SchweitzerPTA was a neat workflow experiment: Google Stitch → Jules → Antigravity → Gemini CLI with conductor. The toolchain for vibe coding keeps evolving.
Why Home, Not Work
I keep my professional vibe coding minimal. Experiments are best left for home use.
At home, I choose the architecture, languages, frameworks, and tooling without compromise. I chase rabbit holes. Dart one week, Rust the next, TypeScript after that.
- Python: 11 repositories
- TypeScript: 11 repositories
- Dart: 11 repositories
- JavaScript: 11 repositories
- PowerShell: 8 repositories
- Plus Swift, HTML, Astro, Go, C, C++, Rust, and MDX
Professional codebases need stability. Home labs need freedom.
Do The Tradeoffs Matter?
Do the costs and tradeoffs of AI tooling really matter for home projects?
They don’t—until they do.
Most of these tools work with free tiers or very reasonable subscriptions. I’m not running a business on most of these. I’m learning, experimenting, and occasionally shipping something useful.
The real tradeoff is mental: accepting rough first versions, accepting that projects will be archived after burst activity, accepting that the value was in the building.
The Cleanup Ahead
There’s a flip side to explosive productivity: repositories are growing.

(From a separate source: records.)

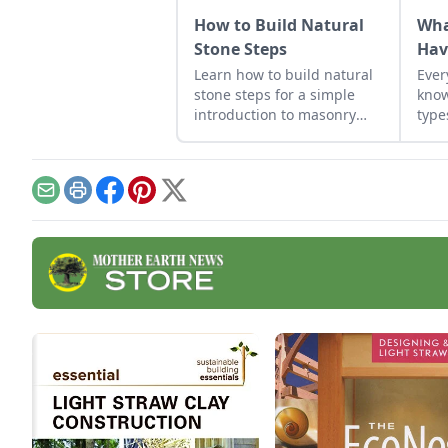
How to Build Natural
Wha
Stone Steps
Hav
Learn how to build natural
Ever
stone steps for a simple
know
introduction to masonry
type
and to add interest and
structure to your garden.
Email
Print
Facebook
Pinterest
X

Some reflect unfinished and bloated states of rapid experimentation. Not every burst project needs to live forever.
It’s a good time to archive some of these. Some I may revisit (BananaBread could be polished). Some I may publish. Many served their purpose as learning vehicles.
The beauty of home coding is that there’s no pressure either way.
Meta: This Post Is Vibe-Coded
This very blog post demonstrates what I’m describing.
The analytics, the heatmap visualization, the project classifications—all generated by a Python script I built with AI assistance. It pulls from the GitHub API, classifies projects, generates narratives, and produces the SVG timeline above.
Want to run your own year-in-review? Check out the README:
- Complete repository analytics as JSON
- Visual activity timelines as SVG
- Blog draft templates
- Monthly recaps with narratives
- Individual project spotlight files
The script took an evening to build. It would have taken a week before.
Looking Forward
Seventy-six new projects. Eleven reaching production. A ten-year project finally shipped. An accessibility tool evolving into embodied AI for home robotics.
This isn’t about AI replacing developers. It’s about removing the friction that kept projects in limbo. It’s about matching the pace of building to the speed of ideas.
The trajectory is clear: from chasing business validation to just building. From accessibility tools to spatial computing. From single projects to an ecosystem.
2025 was the year vibe coding went from curiosity to workflow. ContinuonXR and ContinuonAI point toward what 2026 might bring: home robotics, embodied AI, and spatial computing—all built at the speed of vibe.
Generated with data from the GitHub Timeline Analytics tool—itself a product of vibe coding.